*** Opening DATA SHOWN ***
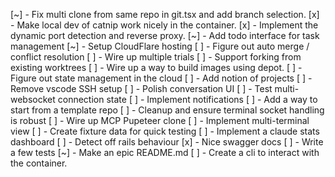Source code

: [~] - Fix multi clone from same repo in git.tsx and add branch selection.
[x] - Make local dev of catnip work nicely in the container.
[x] - Implement the dynamic port detection and reverse proxy.
[~] - Add todo interface for task management
[~] - Setup CloudFlare hosting
[ ] - Figure out auto merge / conflict resolution
[ ] - Wire up multiple trials
[ ] - Support forking from existing worktrees
[ ] - Wire up a way to build images using depot.
[ ] - Figure out state management in the cloud
[ ] - Add notion of projects
[ ] - Remove vscode SSH setup
[ ] - Polish conversation UI
[ ] - Test multi-websocket connection state
[ ] - Implement notifications
[ ] - Add a way to start from a template repo
[ ] - Cleanup and ensure terminal socket handling is robust
[ ] - Wire up MCP Pupeteer clone
[ ] - Implement multi-terminal view
[ ] - Create fixture data for quick testing
[ ] - Implement a claude stats dashboard
[ ] - Detect off rails behaviour
[x] - Nice swagger docs
[ ] - Write a few tests
[~] - Make an epic README.md
[ ] - Create a cli to interact with the container.
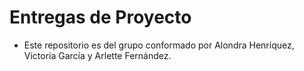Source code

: # Entregas de Proyecto

- Este repositorio es del grupo conformado por Alondra Henríquez, Victoria García y Arlette Fernández.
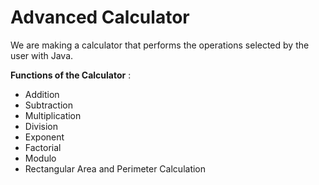 # Advanced Calculator
We are making a calculator that performs the operations selected by the user with Java.

**Functions of the Calculator** :

- Addition
- Subtraction
- Multiplication
- Division 
- Exponent 
- Factorial 
- Modulo
- Rectangular Area and Perimeter Calculation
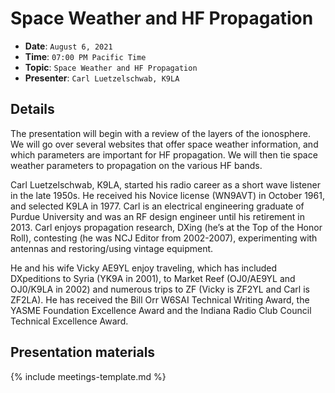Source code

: # Space Weather and HF Propagation

* **Date**: `August 6, 2021`
* **Time**: `07:00 PM Pacific Time`
* **Topic**: `Space Weather and HF Propagation`
* **Presenter**: `Carl Luetzelschwab, K9LA`

## Details

The presentation will begin with a review of the layers of the ionosphere.  We will go over several websites that offer space weather information, and which parameters are important for HF propagation. We will then tie space weather parameters to propagation on the various HF bands.

Carl Luetzelschwab, K9LA, started his radio career as a short wave listener in the late 1950s. He received his Novice license (WN9AVT) in October 1961, and selected K9LA in 1977. Carl is an electrical engineering graduate of Purdue University and was an RF design engineer until his retirement in 2013. Carl enjoys propagation research, DXing (he’s at the Top of the Honor Roll), contesting (he was NCJ Editor from 2002-2007), experimenting with antennas and restoring/using vintage equipment.

He and his wife Vicky AE9YL enjoy traveling, which has included DXpeditions to Syria (YK9A in 2001), to Market Reef (OJ0/AE9YL and OJ0/K9LA in 2002) and numerous trips to ZF (Vicky is ZF2YL and Carl is ZF2LA). He has received the Bill Orr W6SAI Technical Writing Award, the YASME Foundation Excellence Award and the Indiana Radio Club Council Technical Excellence Award.

## Presentation materials

{% include meetings-template.md %}

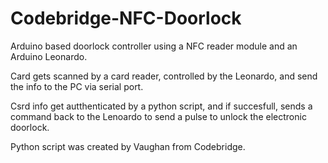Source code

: Codebridge-NFC-Doorlock
=======================

Arduino based doorlock controller using a NFC reader module and an Arduino Leonardo.

Card gets scanned by a card reader, controlled by the Leonardo, and send the info to the PC via serial port.

Csrd info get autthenticated by a python script, and if succesfull, sends a command back to the Lenoardo to send a pulse to unlock the electronic doorlock.

Python script was created by Vaughan from Codebridge.


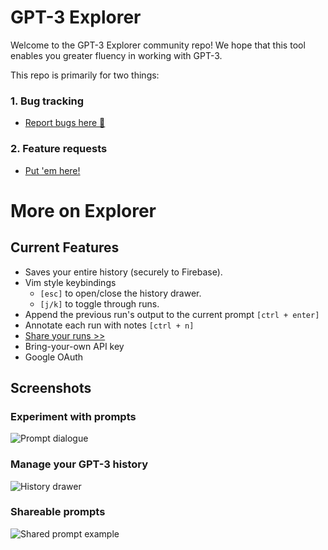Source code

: # GPT-3 Explorer
Welcome to the GPT-3 Explorer community repo!
We hope that this tool enables you greater fluency in working with GPT-3.

This repo is primarily for two things:
### 1. Bug tracking
- [Report bugs here 🐛](https://github.com/relephant-labs/explorer-community/issues/new)

### 2. Feature requests
- [Put 'em here!](https://github.com/relephant-labs/explorer-community/issues/new)

# More on Explorer
## Current Features
- Saves your entire history (securely to Firebase).
- Vim style keybindings
    - `[esc]` to open/close the history drawer.
    - `[j/k]` to toggle through runs.
- Append the previous run's output to the current prompt `[ctrl + enter]`
- Annotate each run with notes `[ctrl + n]`
- [Share your runs >>](https://gpt-3-explorer.vercel.app/p/R5WLwJTNWcCP7b0xwvEM)
- Bring-your-own API key
- Google OAuth

## Screenshots
### Experiment with prompts
![Prompt dialogue](https://github.com/relephant-labs/explorer-community/blob/master/Screen%20Shot%202020-07-30%20at%2011.50.27%20PM.png?raw=true)

### Manage your GPT-3 history
![History drawer](https://github.com/relephant-labs/explorer-community/blob/master/Screen%20Shot%202020-07-31%20at%2012.01.34%20AM.png?raw=true)

### Shareable prompts
![Shared prompt example](https://github.com/relephant-labs/explorer-community/blob/master/Screen%20Shot%202020-07-30%20at%2011.50.27%20PM.png?raw=true)
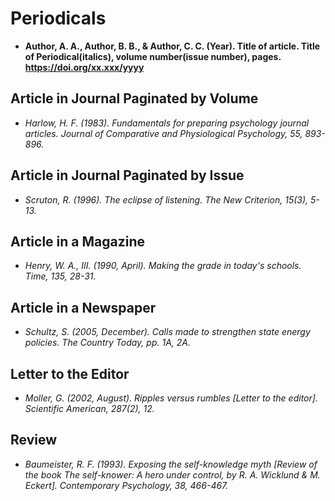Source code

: # Periodicals
* **Author, A. A., Author, B. B., & Author, C. C. (Year). Title of article. Title of Periodical(italics), volume number(issue number), pages. https://doi.org/xx.xxx/yyyy**

## Article in Journal Paginated by Volume
* *Harlow, H. F. (1983). Fundamentals for preparing psychology journal articles. Journal of Comparative and Physiological Psychology, 55, 893-896.*

## Article in Journal Paginated by Issue
* *Scruton, R. (1996). The eclipse of listening. The New Criterion, 15(3), 5-13.*

## Article in a Magazine
* *Henry, W. A., III. (1990, April). Making the grade in today's schools. Time, 135, 28-31.*

## Article in a Newspaper
* *Schultz, S. (2005, December). Calls made to strengthen state energy policies. The Country Today, pp. 1A, 2A.*

## Letter to the Editor
* *Moller, G. (2002, August). Ripples versus rumbles [Letter to the editor]. Scientific American, 287(2), 12.*

## Review
* *Baumeister, R. F. (1993). Exposing the self-knowledge myth [Review of the book The self-knower: A hero under control, by R. A. Wicklund & M. Eckert]. Contemporary Psychology, 38, 466-467.*

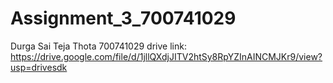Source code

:# Assignment_3_700741029
Durga Sai Teja Thota
700741029
drive link: https://drive.google.com/file/d/1jllQXdjJITV2htSy8RpYZInAINCMJKr9/view?usp=drivesdk

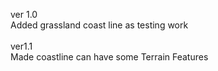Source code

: <p>ver 1.0<br>
Added grassland coast line as testing work<br>
<br>
ver1.1<br>
Made coastline can have some Terrain Features</p>
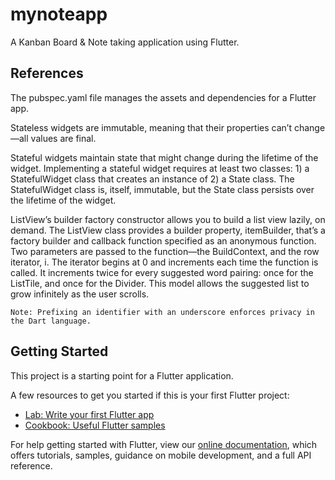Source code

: # mynoteapp

A Kanban Board & Note taking application using Flutter.

## References

The pubspec.yaml file manages the assets and dependencies for a Flutter app.

Stateless widgets are immutable, meaning that their properties can’t change—all values are final.

Stateful widgets maintain state that might change during the lifetime of the widget. Implementing a stateful widget requires at least two classes: 1) a StatefulWidget class that creates an instance of 2) a State class. The StatefulWidget class is, itself, immutable, but the State class persists over the lifetime of the widget.

ListView’s builder factory constructor allows you to build a list view lazily, on demand. The ListView class provides a builder property, itemBuilder, that’s a factory builder and callback function specified as an anonymous function. Two parameters are passed to the function—the BuildContext, and the row iterator, i. The iterator begins at 0 and increments each time the function is called. It increments twice for every suggested word pairing: once for the ListTile, and once for the Divider. This model allows the suggested list to grow infinitely as the user scrolls.

    Note: Prefixing an identifier with an underscore enforces privacy in the Dart language.

## Getting Started

This project is a starting point for a Flutter application.

A few resources to get you started if this is your first Flutter project:

- [Lab: Write your first Flutter app](https://flutter.dev/docs/get-started/codelab)
- [Cookbook: Useful Flutter samples](https://flutter.dev/docs/cookbook)

For help getting started with Flutter, view our
[online documentation](https://flutter.dev/docs), which offers tutorials,
samples, guidance on mobile development, and a full API reference.
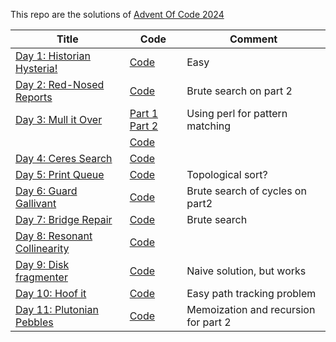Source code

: This repo are the solutions of [Advent Of Code 2024](https://adventofcode/2024)

| Title                                                               | Code                                  | Comment                              |
|---------------------------------------------------------------------|---------------------------------------|--------------------------------------|
| [Day 1: Historian Hysteria!](https://adventofcode.com/2024/day/1)   | [Code](day1.q)                        | Easy                                 |
| [Day 2: Red-Nosed Reports](https://adventofcode.com/2024/day/2)     | [Code](day2.q)                        | Brute search on part 2               |
| [Day 3: Mull it Over](https://adventofcode.com/2024/day/3)          | [Part 1](day3.pl) [Part 2](day3_2.pl) | Using perl for pattern matching      |
|                                                                     | [Code](day3.q)                        |                                      |
| [Day 4: Ceres Search](https://adventofcode.com/2024/day/4)          | [Code](day4.q)                        |                                      |
| [Day 5: Print Queue](https://adventofcode.com/2024/day/5)           | [Code](day5.q)                        | Topological sort?                    |
| [Day 6: Guard Gallivant](https://adventofcode.com/2024/day/6)       | [Code](day6.q)                        | Brute search of cycles on part2      |
| [Day 7: Bridge Repair](https://adventofcode.com/2024/day/7)         | [Code](day7.q)                        | Brute search                         |
| [Day 8: Resonant Collinearity](https://adventofcode.com/2024/day/8) | [Code](day8.q)                        |                                      |
| [Day 9: Disk fragmenter](https://adventofcode.com/2024/day/9)       | [Code](day9.q)                        | Naive solution, but works            |
| [Day 10: Hoof it](https://adventofcode.com/2024/day/10)             | [Code](day10.q)                       | Easy path tracking problem           |
| [Day 11: Plutonian Pebbles](https://adventofcode.com/2024/day/11)   | [Code](day11.q)                       | Memoization and recursion for part 2 |














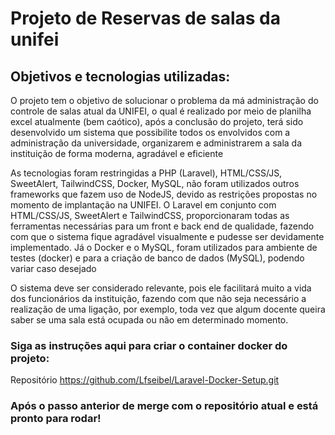 # Projeto de Reservas de salas da unifei

## Objetivos e tecnologias utilizadas:

O projeto tem o objetivo de solucionar o problema da má administração do controle de salas atual da UNIFEI, o qual é realizado por meio de planilha excel atualmente (bem caótico), após a conclusão do projeto, terá sido desenvolvido um sistema que possibilite todos os envolvidos com a administração da universidade, organizarem e administrarem a sala da instituição de forma moderna, agradável e eficiente

As tecnologias foram restringidas a PHP (Laravel), HTML/CSS/JS, SweetAlert, TailwindCSS, Docker, MySQL, não foram utilizados outros frameworks que fazem uso de NodeJS, devido as restrições propostas no momento de implantação na UNIFEI.
O Laravel em conjunto com HTML/CSS/JS, SweetAlert e TailwindCSS, proporcionaram todas as ferramentas necessárias para um front e back end de qualidade, fazendo com que o sistema fique agradável visualmente e pudesse ser devidamente implementado.
Já o Docker e o MySQL, foram utilizados para ambiente de testes (docker) e para a criação de banco de dados (MySQL), podendo variar caso desejado

O sistema deve ser considerado relevante, pois ele facilitará muito a vida dos funcionários da instituição, fazendo com que não seja necessário a realização de uma ligação, por exemplo, toda vez que algum docente queira saber se uma sala está ocupada ou não em determinado momento.

### Siga as instruções aqui para criar o container docker do projeto:
Repositório https://github.com/Lfseibel/Laravel-Docker-Setup.git

### Após o passo anterior de merge com o repositório atual e está pronto para rodar!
*** Closing DATA SHOWN ***
--- TASK ---
Repeat the part of the data that opens with the line containing "## References" and closes with the line containing "Stateless widgets are", keeping every character unchanged and including both end lines.

--- TASK RESULT ---
## References

The pubspec.yaml file manages the assets and dependencies for a Flutter app.

Stateless widgets are immutable, meaning that their properties can’t change—all values are final.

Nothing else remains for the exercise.